Ilustrasi. - Freepik
24 April 2021 06:27 WIB David Kurniawan Gunungkidul Share :

Harianjogja.com, GUNUNGKIDUL – Jumlah RT masuk zona merah Covid-19 bertambah menjadi tiga RT. Penambahan ini tak lepas adanya penularan virus corona yang berasal dari klaster takziah di Kalurahan Giriharjo, Panggang dan mitoni di Kalurahan Getas, Playen.

Kepala Dinas Kesehatan Gunungkidul, Dewi Irawaty mengatakan di awal puasa, jumlah RT yang masuk zona merah hanya berada di satu lokasi di Kalurahan Giriharjo, Panggang. Meski demikian, perkembangan data terkini ada penambahan yang masuk kategori zona merah.

“Tidak hanya satu, sekarang menjadi tiga RT,” kata Dewi kepada wartawan, Jumat (23/4/2021).

Baca juga: Total Kasus Positif Covid-19 Klaster Pondok Pesantren di Kulonprogo Menjadi 104

Dia menjelaskan, adanya penambahan lokasi zona merah tidak lepas adanya penularan virus corona dari klaster takziah dan mitoni. Untuk klaster takziah di Giriharjo, Panggang telah dilakukan tracing 475 warga dan hasilnya ada 36 orang yang dinyatakan positif corona, dua di antaranya meninggal dunia. Adanya penularan yang massif ini, maka dua RT di Dusun Panggang I dinyatakan masuk ke zona merah.

Satu RT yang masuk zona merah berasal dari penularan klaster mitoni di Dusun Ngasem, Getas, Kapanewon Playen. “Akibat penularan ini, tim medis sudah melakukan tracing kepada 187 warga dan hasilnya 37 dinyatakan positif corona,” katanya.

Meski ada tambahan tiga RT yang masuk ke zona merah, namun secara keseluruhan masih didominasi di zona hijau. Pasalnya, dari 6.854 RT, yang masuk zona hijau ada 6.772 RT, zona kuning sebanyak 78 RT dan zona orange sebanyak satu RT.

Baca juga: Ini 4 Aplikasi Untuk Silaturahmi Online yang Bisa Dipakai Selama Larangan Mudik

“Kami berharap satgas di tingkat kapanewon dan kalurahan bisa meningkatkan pengawasan terhadap kegiatan sosial sehingga tidak menjadi klaster baru penularan corona,” katanya.

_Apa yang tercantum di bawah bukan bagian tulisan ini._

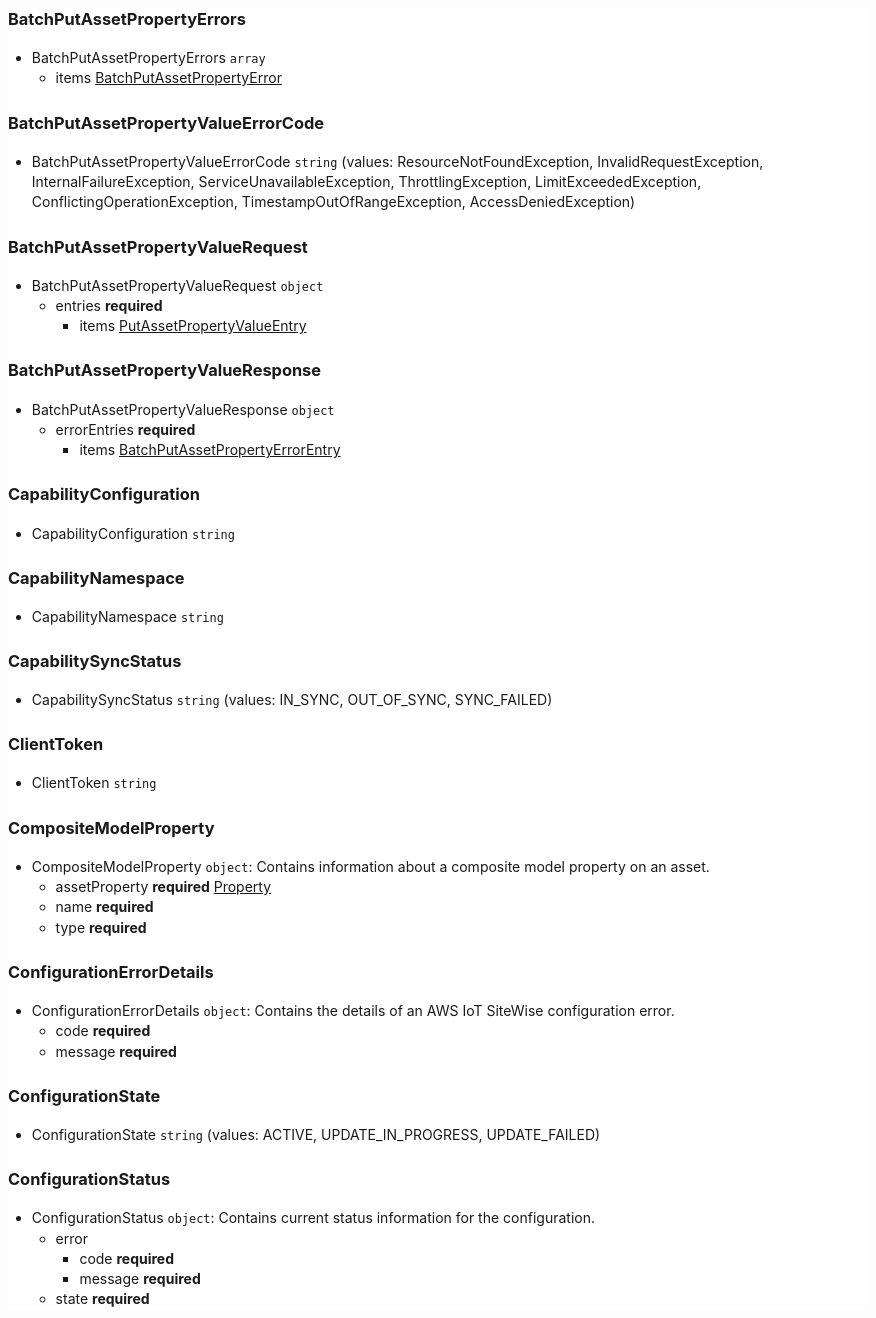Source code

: ### BatchPutAssetPropertyErrors
* BatchPutAssetPropertyErrors `array`
  * items [BatchPutAssetPropertyError](#batchputassetpropertyerror)

### BatchPutAssetPropertyValueErrorCode
* BatchPutAssetPropertyValueErrorCode `string` (values: ResourceNotFoundException, InvalidRequestException, InternalFailureException, ServiceUnavailableException, ThrottlingException, LimitExceededException, ConflictingOperationException, TimestampOutOfRangeException, AccessDeniedException)

### BatchPutAssetPropertyValueRequest
* BatchPutAssetPropertyValueRequest `object`
  * entries **required**
    * items [PutAssetPropertyValueEntry](#putassetpropertyvalueentry)

### BatchPutAssetPropertyValueResponse
* BatchPutAssetPropertyValueResponse `object`
  * errorEntries **required**
    * items [BatchPutAssetPropertyErrorEntry](#batchputassetpropertyerrorentry)

### CapabilityConfiguration
* CapabilityConfiguration `string`

### CapabilityNamespace
* CapabilityNamespace `string`

### CapabilitySyncStatus
* CapabilitySyncStatus `string` (values: IN_SYNC, OUT_OF_SYNC, SYNC_FAILED)

### ClientToken
* ClientToken `string`

### CompositeModelProperty
* CompositeModelProperty `object`: Contains information about a composite model property on an asset.
  * assetProperty **required** [Property](#property)
  * name **required**
  * type **required**

### ConfigurationErrorDetails
* ConfigurationErrorDetails `object`: Contains the details of an AWS IoT SiteWise configuration error.
  * code **required**
  * message **required**

### ConfigurationState
* ConfigurationState `string` (values: ACTIVE, UPDATE_IN_PROGRESS, UPDATE_FAILED)

### ConfigurationStatus
* ConfigurationStatus `object`: Contains current status information for the configuration.
  * error
    * code **required**
    * message **required**
  * state **required**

Carik Giriharjo, Muharyanto mengatakan, di Dusun Panggang I menjadi salah satu klaster penularan virus corona yang disebabkan adanya takziah di masyarakat. Hasil pendataan sesuai dengan peta zonasi ada dua RT yang masuk dalam kategori zona merah.

Meski demikian, lanjut dia, dari puluhan warga yang dinyatakan positif, mayoritas melakukan isolasi secara mandiri. Untuk kebutuhan logistik bagi warga yang menjalani isolasi tidak ada masalah karena ada bantuan dari pemkab maupun dari pihak swasta.

“Petugas puskesmas pun melakukan pengawasan agar isolasi dapat berjalan dengan baik dan warga bisa segera sembuh,” katanya.